| About this task |
Set down every line of the listing below character for character, keeping the original order and line breaks.

| Recorded data |
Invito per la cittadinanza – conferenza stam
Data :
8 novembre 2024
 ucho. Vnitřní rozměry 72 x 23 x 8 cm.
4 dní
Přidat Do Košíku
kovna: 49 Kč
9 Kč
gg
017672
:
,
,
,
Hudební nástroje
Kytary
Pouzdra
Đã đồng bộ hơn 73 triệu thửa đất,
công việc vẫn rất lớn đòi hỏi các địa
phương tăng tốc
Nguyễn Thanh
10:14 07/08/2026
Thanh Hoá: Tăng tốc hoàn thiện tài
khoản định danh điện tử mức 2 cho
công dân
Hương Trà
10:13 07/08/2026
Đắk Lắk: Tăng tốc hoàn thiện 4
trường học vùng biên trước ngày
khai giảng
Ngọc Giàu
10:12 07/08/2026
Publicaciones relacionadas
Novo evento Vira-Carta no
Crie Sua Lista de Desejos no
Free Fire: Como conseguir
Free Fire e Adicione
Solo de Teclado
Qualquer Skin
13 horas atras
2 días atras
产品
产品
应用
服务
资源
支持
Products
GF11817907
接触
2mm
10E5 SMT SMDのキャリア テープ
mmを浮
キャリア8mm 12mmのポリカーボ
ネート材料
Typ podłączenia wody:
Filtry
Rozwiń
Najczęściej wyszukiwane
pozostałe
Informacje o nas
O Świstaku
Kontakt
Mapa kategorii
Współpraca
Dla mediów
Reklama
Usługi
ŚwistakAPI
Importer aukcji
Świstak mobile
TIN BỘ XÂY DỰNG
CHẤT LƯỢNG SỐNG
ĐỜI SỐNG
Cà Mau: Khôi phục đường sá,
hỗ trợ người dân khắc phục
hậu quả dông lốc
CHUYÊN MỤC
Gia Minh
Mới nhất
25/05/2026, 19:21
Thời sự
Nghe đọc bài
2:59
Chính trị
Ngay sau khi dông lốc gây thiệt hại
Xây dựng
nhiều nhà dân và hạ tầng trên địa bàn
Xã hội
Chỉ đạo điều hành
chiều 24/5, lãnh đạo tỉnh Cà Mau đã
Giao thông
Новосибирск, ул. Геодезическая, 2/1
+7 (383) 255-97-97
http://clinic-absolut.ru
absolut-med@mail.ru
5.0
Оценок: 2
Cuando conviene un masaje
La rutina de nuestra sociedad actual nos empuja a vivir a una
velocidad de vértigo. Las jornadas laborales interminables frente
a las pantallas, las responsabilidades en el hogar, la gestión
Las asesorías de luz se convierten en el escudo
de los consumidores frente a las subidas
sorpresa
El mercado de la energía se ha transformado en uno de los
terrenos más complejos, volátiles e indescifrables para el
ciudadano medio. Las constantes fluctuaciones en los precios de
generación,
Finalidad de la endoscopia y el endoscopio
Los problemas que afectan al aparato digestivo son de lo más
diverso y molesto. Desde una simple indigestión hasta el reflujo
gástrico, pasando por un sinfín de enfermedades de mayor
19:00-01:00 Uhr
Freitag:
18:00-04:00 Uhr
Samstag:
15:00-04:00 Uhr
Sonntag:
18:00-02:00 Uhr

| Answer area |
Invito per la cittadinanza – conferenza stam
Data :
8 novembre 2024
 ucho. Vnitřní rozměry 72 x 23 x 8 cm.
4 dní
Přidat Do Košíku
kovna: 49 Kč
9 Kč
gg
017672
:
,
,
,
Hudební nástroje
Kytary
Pouzdra
Đã đồng bộ hơn 73 triệu thửa đất,
công việc vẫn rất lớn đòi hỏi các địa
phương tăng tốc
Nguyễn Thanh
10:14 07/08/2026
Thanh Hoá: Tăng tốc hoàn thiện tài
khoản định danh điện tử mức 2 cho
công dân
Hương Trà
10:13 07/08/2026
Đắk Lắk: Tăng tốc hoàn thiện 4
trường học vùng biên trước ngày
khai giảng
Ngọc Giàu
10:12 07/08/2026
Publicaciones relacionadas
Novo evento Vira-Carta no
Crie Sua Lista de Desejos no
Free Fire: Como conseguir
Free Fire e Adicione
Solo de Teclado
Qualquer Skin
13 horas atras
2 días atras
产品
产品
应用
服务
资源
支持
Products
GF11817907
接触
2mm
10E5 SMT SMDのキャリア テープ
mmを浮
キャリア8mm 12mmのポリカーボ
ネート材料
Typ podłączenia wody:
Filtry
Rozwiń
Najczęściej wyszukiwane
pozostałe
Informacje o nas
O Świstaku
Kontakt
Mapa kategorii
Współpraca
Dla mediów
Reklama
Usługi
ŚwistakAPI
Importer aukcji
Świstak mobile
TIN BỘ XÂY DỰNG
CHẤT LƯỢNG SỐNG
ĐỜI SỐNG
Cà Mau: Khôi phục đường sá,
hỗ trợ người dân khắc phục
hậu quả dông lốc
CHUYÊN MỤC
Gia Minh
Mới nhất
25/05/2026, 19:21
Thời sự
Nghe đọc bài
2:59
Chính trị
Ngay sau khi dông lốc gây thiệt hại
Xây dựng
nhiều nhà dân và hạ tầng trên địa bàn
Xã hội
Chỉ đạo điều hành
chiều 24/5, lãnh đạo tỉnh Cà Mau đã
Giao thông
Новосибирск, ул. Геодезическая, 2/1
+7 (383) 255-97-97
http://clinic-absolut.ru
absolut-med@mail.ru
5.0
Оценок: 2
Cuando conviene un masaje
La rutina de nuestra sociedad actual nos empuja a vivir a una
velocidad de vértigo. Las jornadas laborales interminables frente
a las pantallas, las responsabilidades en el hogar, la gestión
Las asesorías de luz se convierten en el escudo
de los consumidores frente a las subidas
sorpresa
El mercado de la energía se ha transformado en uno de los
terrenos más complejos, volátiles e indescifrables para el
ciudadano medio. Las constantes fluctuaciones en los precios de
generación,
Finalidad de la endoscopia y el endoscopio
Los problemas que afectan al aparato digestivo son de lo más
diverso y molesto. Desde una simple indigestión hasta el reflujo
gástrico, pasando por un sinfín de enfermedades de mayor
19:00-01:00 Uhr
Freitag:
18:00-04:00 Uhr
Samstag:
15:00-04:00 Uhr
Sonntag:
18:00-02:00 Uhr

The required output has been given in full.